On se souvient de l’importance prise par la question du vote stratégique qui a sévi lors de la campagne électorale québécoise l’été dernier. Cette tactique électoraliste a alors été utilisée par les propagandistes du Parti québécois pour inciter les électeurs de la mouvance progressiste-indépendantiste à appuyer leur formation -plutôt que Québec solidaire ou Option nationale- afin de bloquer la voie au Parti libéral. Un sondage effectué par l’agence CROP quelques jours avant le scrutin du 4 septembre 2012 a démontré la portée étonnante de ce phénomène : presque le quart des électeurs (24%) qui s’apprêtaient à voter pour le PQ le feraient pour s’assurer qu’un autre parti ne prendrait pas le pouvoir et non pas parce qu’ils appuyaient nécessairement le programme de ce dernier.

Or, à l’aube de la campagne électorale municipale, divers indices permettent de croire que le virus du vote stratégique menace de contaminer aussi la scène politique montréalaise. Bien entendu, le contexte et les protagonistes ne sont pas les mêmes. Mais le but visé est semblable. Comme les organisateurs de la coalition Côté-Harel veulent à tout prix empêcher le populiste et démagogue politicien qu’est Denis Coderre d’être élu, ils sollicitent l’appui des électeurs à tendance progressiste, écologiste et souverainiste. Ils espèrent ainsi les dissuader de voter pour le parti Projet Montréal, dirigé par Richard Bergeron, avec lequel plusieurs d’entre eux ont des affinités à cause de leurs convictions, en prétendant qu’ils perdraient leur vote parce que ce dernier n’aurait prétendument pas de chance d’être élu.

Sous prétexte de « voter utile », ces souverainistes, ces écologistes et ces progressistes seront donc invités à élire comme maire de Montréal Marcel Côté, un fédéraliste inconditionnel, un promoteur invétéré du néolibéralisme et un administrateur de la compagnie aurifère Osisko qui a saccagé la ville de Malartic en Abitibi et a chassé plusieurs dizaines de citoyens de leur maison pour y creuser une mine à ciel ouvert.

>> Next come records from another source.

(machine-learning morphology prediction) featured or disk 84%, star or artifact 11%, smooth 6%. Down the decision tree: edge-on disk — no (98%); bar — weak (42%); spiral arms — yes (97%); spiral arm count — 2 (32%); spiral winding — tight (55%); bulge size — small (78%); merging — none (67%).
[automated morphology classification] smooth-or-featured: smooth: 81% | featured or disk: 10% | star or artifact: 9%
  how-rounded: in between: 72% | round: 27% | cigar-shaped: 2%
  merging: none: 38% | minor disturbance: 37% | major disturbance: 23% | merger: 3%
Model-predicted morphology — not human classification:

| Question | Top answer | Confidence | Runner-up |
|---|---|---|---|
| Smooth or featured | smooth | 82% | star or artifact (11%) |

Pour rendre une opération mystificatrice semblable acceptable pour une tranche significative de l’électorat, une condition primordiale est de trouver une brochette de personnalités –dont certains sont de bonne foi- pour servir de cautions afin d’appâter et leurrer les électeurs des secteurs ciblés. Ainsi, cette fois-ci, l’ex-présidente de la CSN Claudette Carbonneau s’est portée garante pour les progressistes ; l’architecte Phyllis Lambert pour les écologistes, ainsi que l’ex-ministre péquiste Louise Harel et l’ex-député bloquiste Réal Ménard pour les souverainistes.

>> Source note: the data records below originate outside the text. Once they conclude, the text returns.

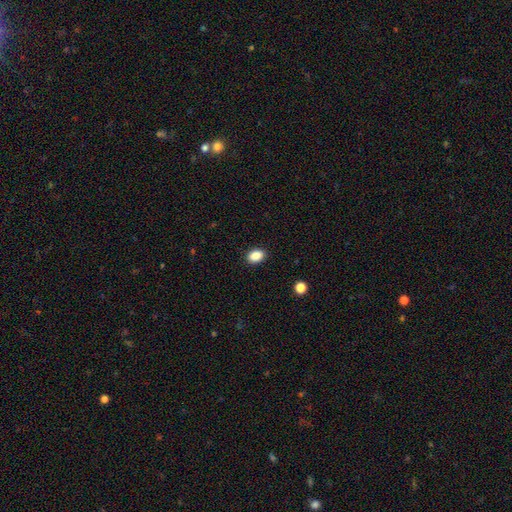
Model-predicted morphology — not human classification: smooth_or_featured: smooth (p=0.88) [alt: star or artifact p=0.09]
how_rounded: in between (p=0.81) [alt: round p=0.18]
merging: none (p=0.90) [alt: minor disturbance p=0.07]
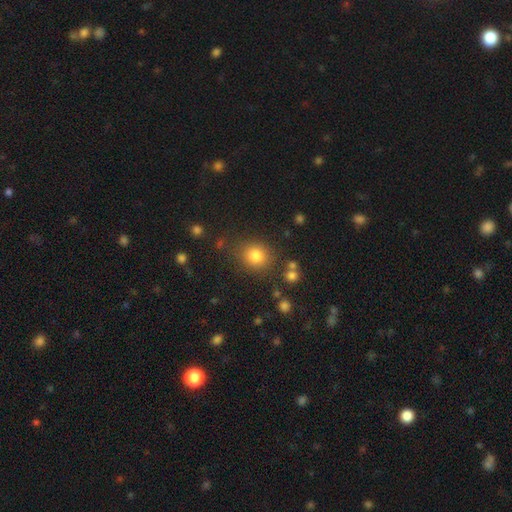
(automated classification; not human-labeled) This is clearly a smooth galaxy (81%). How rounded: clearly round (82%). Merging: clearly none (81%).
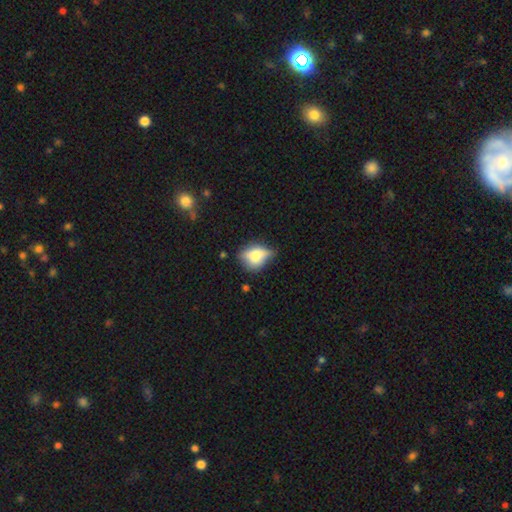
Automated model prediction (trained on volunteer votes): Morphology: type=smooth (66%); roundness=in between (62%); merging=none (39%, tied with minor disturbance).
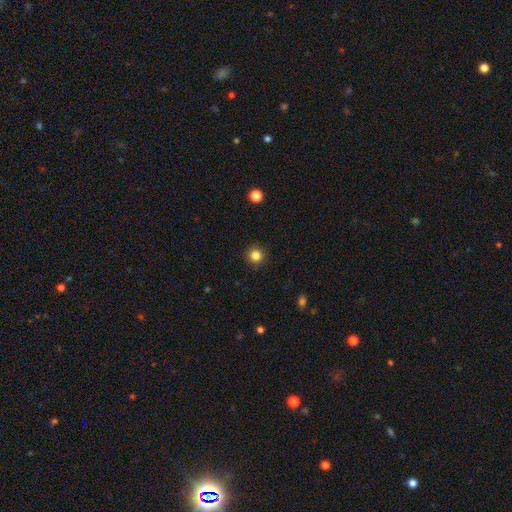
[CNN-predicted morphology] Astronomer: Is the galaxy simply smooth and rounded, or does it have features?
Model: smooth — 84%.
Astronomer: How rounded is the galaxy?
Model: round — 95%.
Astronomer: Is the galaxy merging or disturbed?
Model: none — 92%.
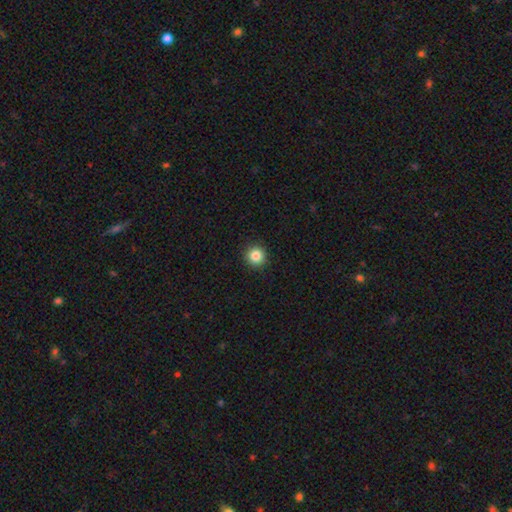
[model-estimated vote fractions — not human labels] Q: Smooth or featured?
A: smooth (84%); runner-up: star or artifact (11%)
Q: How rounded?
A: round (95%); runner-up: in between (4%)
Q: Merging?
A: none (92%); runner-up: minor disturbance (5%)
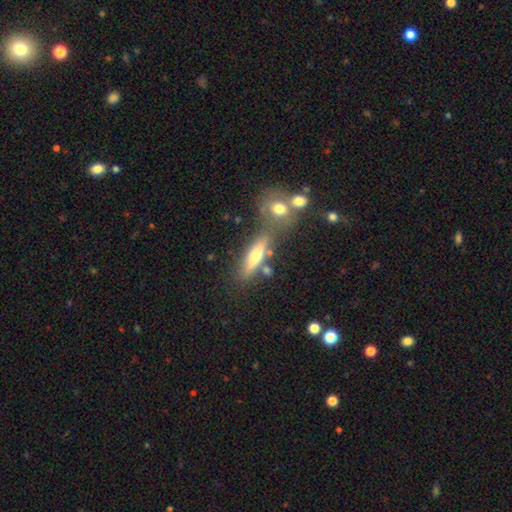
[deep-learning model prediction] smooth 52%, featured or disk 37%, star or artifact 11%. Down the decision tree: how rounded — cigar-shaped (68%); merging — none (62%).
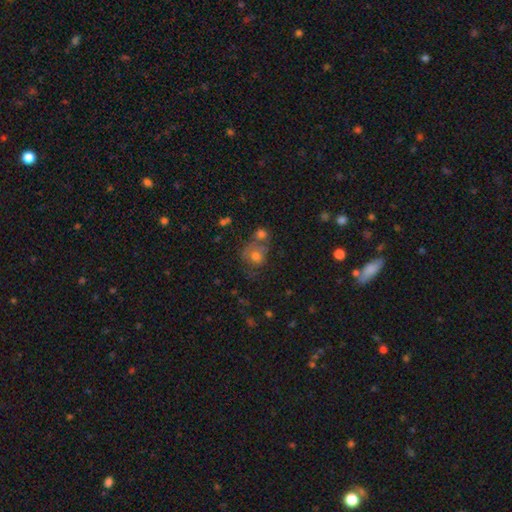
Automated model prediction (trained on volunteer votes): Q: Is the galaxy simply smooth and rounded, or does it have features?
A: smooth — 60%.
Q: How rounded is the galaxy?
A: round — 69%.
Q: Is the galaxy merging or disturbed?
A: none — 35%, tied with merger.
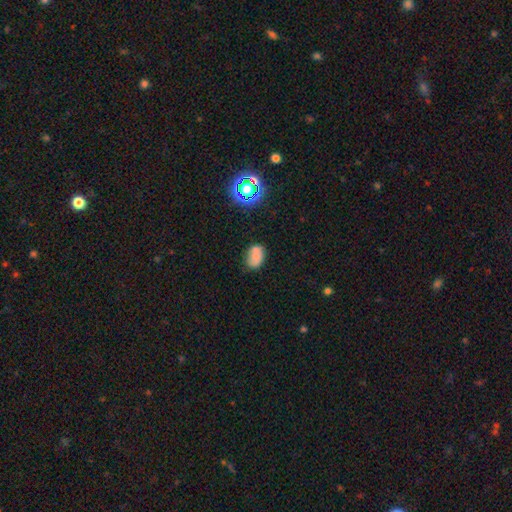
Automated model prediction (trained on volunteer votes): Smooth or featured: smooth — 70% (featured or disk — 16%)
How rounded: in between — 78% (round — 21%)
Merging: none — 60% (minor disturbance — 20%)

Le 3 novembre prochain les électeurs montréalais se feront-ils prendre à ce jeu électoraliste éculé induit par le mode de scrutin majoritaire ou voteront-ils selon leurs convictions ? La démocratie représentative aura-t-elle raison des manœuvres qui la déshonorent ?

Montréal, 24 juillet 2013

Paul Cliche

Auteur du livre Pour réduire le déficit démocratique : le SCRUTIN PROPORTIONNEL et membre fondateur du Mouvement pour une démocratie nouvelle.

Il a été responsable du dossier de la réforme des institutions démocratiques à l’Union des forces progressistes (UFP).